Il se trouvera d’ailleurs incapable d’absorber les officiers de complément. Pour ceux-là, qu’on le veuille ou non, la diversité d’origine s’impose, et ce sera toujours sur les carrières, sur les situations sociales les plus différentes, que devra se greffer l’enseignement technique militaire.

Appelez ces hommes dans le rang ! Leur premier mouvement n’est-il pas d’y chercher les anciens camarades de classe, les amis de jeunesse ? En 1914, ils les ont retrouvés et la fusion s’est faite, avec quel succès ! Mais si l’école unique a créé une spécialisation préparatoire qui remontera très loin, — et elle la créera forcément, — les officiers de complément ne retrouveront plus les camarades qui ont travaillé sur les mêmes bancs ; ils rencontreront une mentalité trop exclusivement accusée pour ne pas leur être étrangère et ils se grouperont à l’écart.

Le danger n’est pas à redouter pendant les quelques années où les générations de la guerre compteront encore dans les cadres de l’armée active ; mais il apparaîtra vite, à mesure que le temps aura amené au service des générations nouvelles. Or, précisément avec le temps, il est raisonnable d’admettre dans l’état militaire de la France un resserrement des cadres de carrière et une extension correspondante des cadres de complément ; la fusion de ces deux éléments prendra donc de plus en plus une importance capitale, et le maintien de la diversité d’origines s’impose comme plus apte à fournir cette fusion. Officiers de carrière et officiers de complément bien fondus, bien amalgamés, doivent conserver à notre cadre la faculté d’adaptation à la troupe, qui a assuré au cours de cette guerre la cohésion de l’armée nationale.

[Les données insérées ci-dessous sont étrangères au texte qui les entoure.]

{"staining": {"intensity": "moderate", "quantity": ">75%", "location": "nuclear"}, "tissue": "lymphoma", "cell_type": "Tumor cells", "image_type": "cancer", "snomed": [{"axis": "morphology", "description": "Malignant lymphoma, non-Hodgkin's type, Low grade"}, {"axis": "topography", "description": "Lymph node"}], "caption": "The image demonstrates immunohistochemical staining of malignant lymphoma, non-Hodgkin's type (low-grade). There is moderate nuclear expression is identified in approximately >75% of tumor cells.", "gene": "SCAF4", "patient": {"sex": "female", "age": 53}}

Sans doute il faut bien en arriver à spécialiser l’officier de carrière, mais ce n’est pas par des études préparatoires ni par un programme d’examen ; c’est par un mode d’existence prolongé, c’est par une conception du devoir longuement et pratiquement inculquée, en un mot, c’est par la vie militaire qu’on spécialise l’officier en tant qu’élément social. Quant à la spécialisation d’armes, il est inutile d’en parler ; elle n’est qu’une nuance technique imperceptible aux profanes. Demandez leur avis à ces 4 500 officiers de cavalerie qui ont enjambé leur technicité pour venir prendre place au milieu de leurs camarades de l’infanterie, parce que, là, disait-on, la besogne était plus dure ; ils vous répondront qu’ils étaient spécialisés sans doute, mais spécialisés comme officiers français.

L’enseignement destiné à former des officiers est donc donné tout d’abord, et principalement, par le cadre même de leur existence, par les mœurs sociales de ce cadre. Il est, en outre, développé et vivifié par un enseignement purement professionnel destiné à dresser l’officier, quelle que soit son arme, au double rôle de chef et d’instructeur.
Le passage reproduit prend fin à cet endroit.